The backdrop for this year’s budget

The backdrop for this year’s budget

Amid global inflationary pressures, the Australian economy has experienced a period of price instability and low growth. As inflation in most advanced economies remains above central bank targets, fiscal measures used to apply downward pressure on the price of goods have strained disposable incomes, as everyday Australians experience a cost-of-living crisis.

Current domestic economic conditions

Economic activity slowed considerably in Australia with GDP growth under pressure, driven by higher interest rates as Australia’s inflation target remains the Reserve Bank Board’s highest priority. The softening in economic growth did not translate into weaker labour market conditions, with the unemployment rate recorded at 3.9% at the end of December 2023.
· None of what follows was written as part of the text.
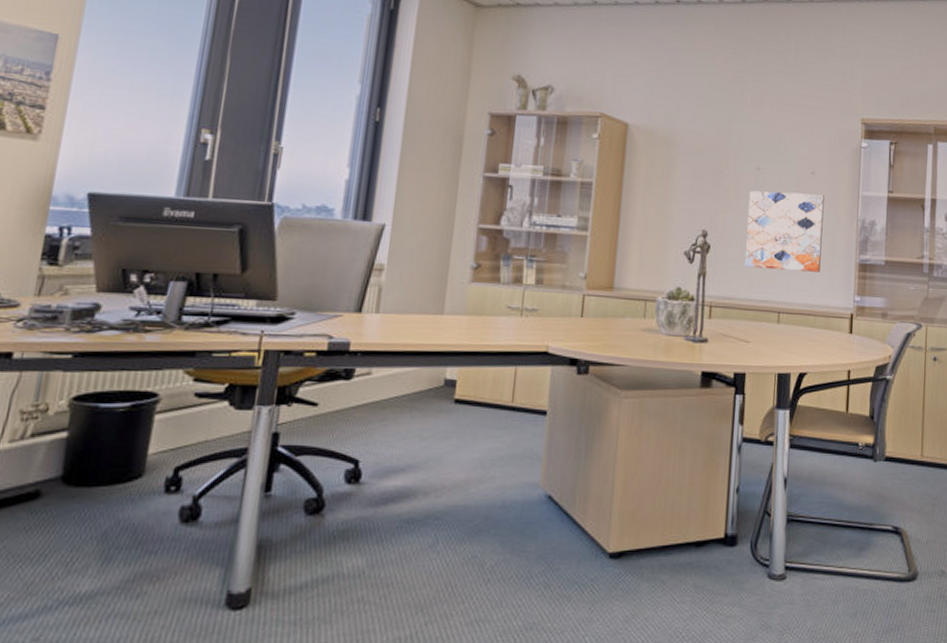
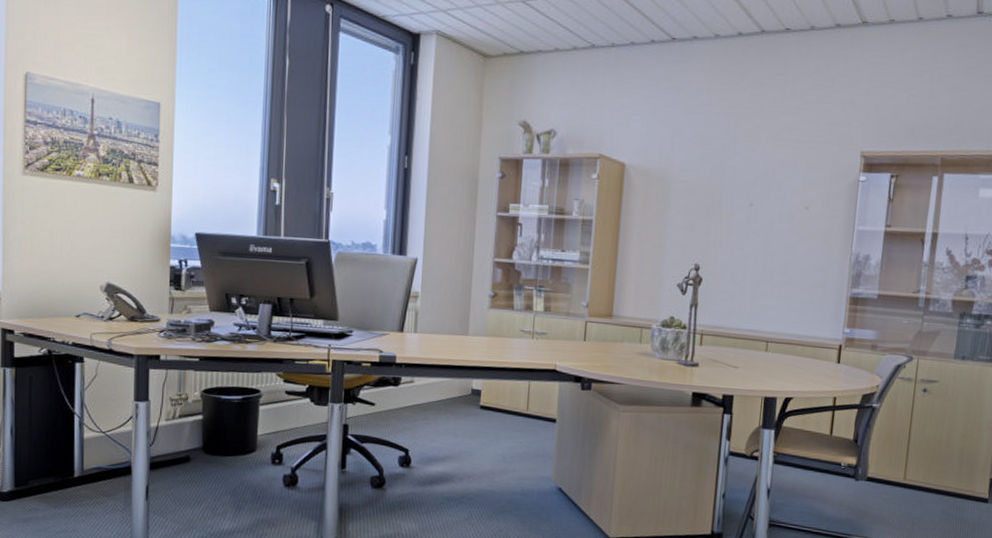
wall art: present [745,190,824,272] -> none [735,226,818,305]

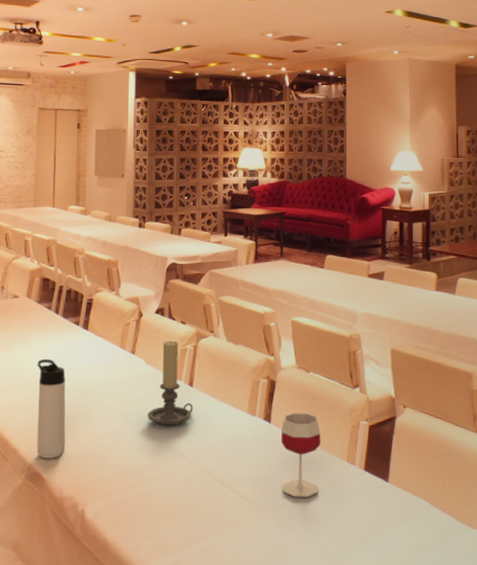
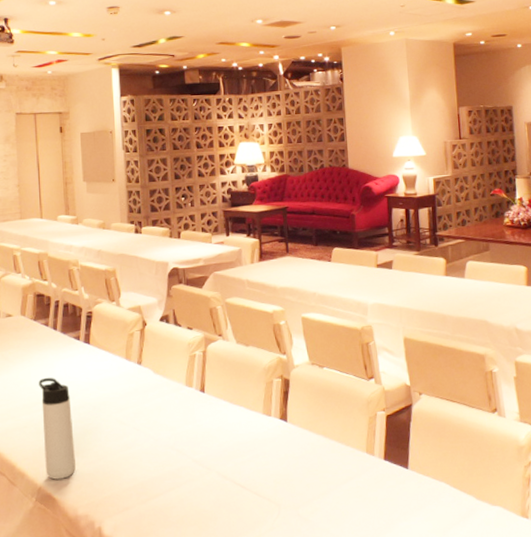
candle holder: present [148,341,194,426] -> none [160,347,207,435]
wineglass: present [280,413,321,498] -> none [298,409,340,493]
In the housing market, both housing prices and rents continue to rise as underlying demand exceeds supply, indicative of a rental crisis.

Given these indicators, the Federal Budget’s cost of living relief and Stage 3 Income Tax cuts are an attempt to ease cost of living pressures on households aiming to boost medium-term economic growth.

Economic outlook

Real GDP growth is expected to decrease in 2024 to 1.2%, before recovering to 2.1% in 2025, according to RBA data.

It should be noted that the Government has presented a slightly more optimistic expectation on the short-term future of Australia’s inflation compared to the Reserve Bank. In his speech, the Treasurer outlined an expectation of realising its inflation target in the second half of 2024 which contrasts to the central bank’s expected timeline of June 2025 (as indicated just before the Budget).

In the labour market, unemployment is expected to increase gradually, reaching 4.3% by 2025. With this increase, wage growth is expected to soften over the same period.

It is mainly the additional revenue from continuing high commodity prices, including iron ore, and increasing tax revenues that have driven the forecasted surplus for the current year. However, this will slip into a deficit of approximately $28.3 billion in the following year.

BDO comment

The Government’s budget presents an optimistic view of the economy overall.

Given the incentives offered by various cost-of-living relief measures are likely to boost the availability of cash and hence inflation, this budget reflects the difficulties in dealing with voters’ expectations for subsidies and reliefs and constraining the inflationary pressures whilst encouraging optimistic growth.

As the current level of inflation in Australia at 3.6% remains above its 2-3% target, it remains to be seen whether the Government’s strong reliance on the RBA’s monetary policy (i.e. interest rates) will be effective in easing the inflationary pressures.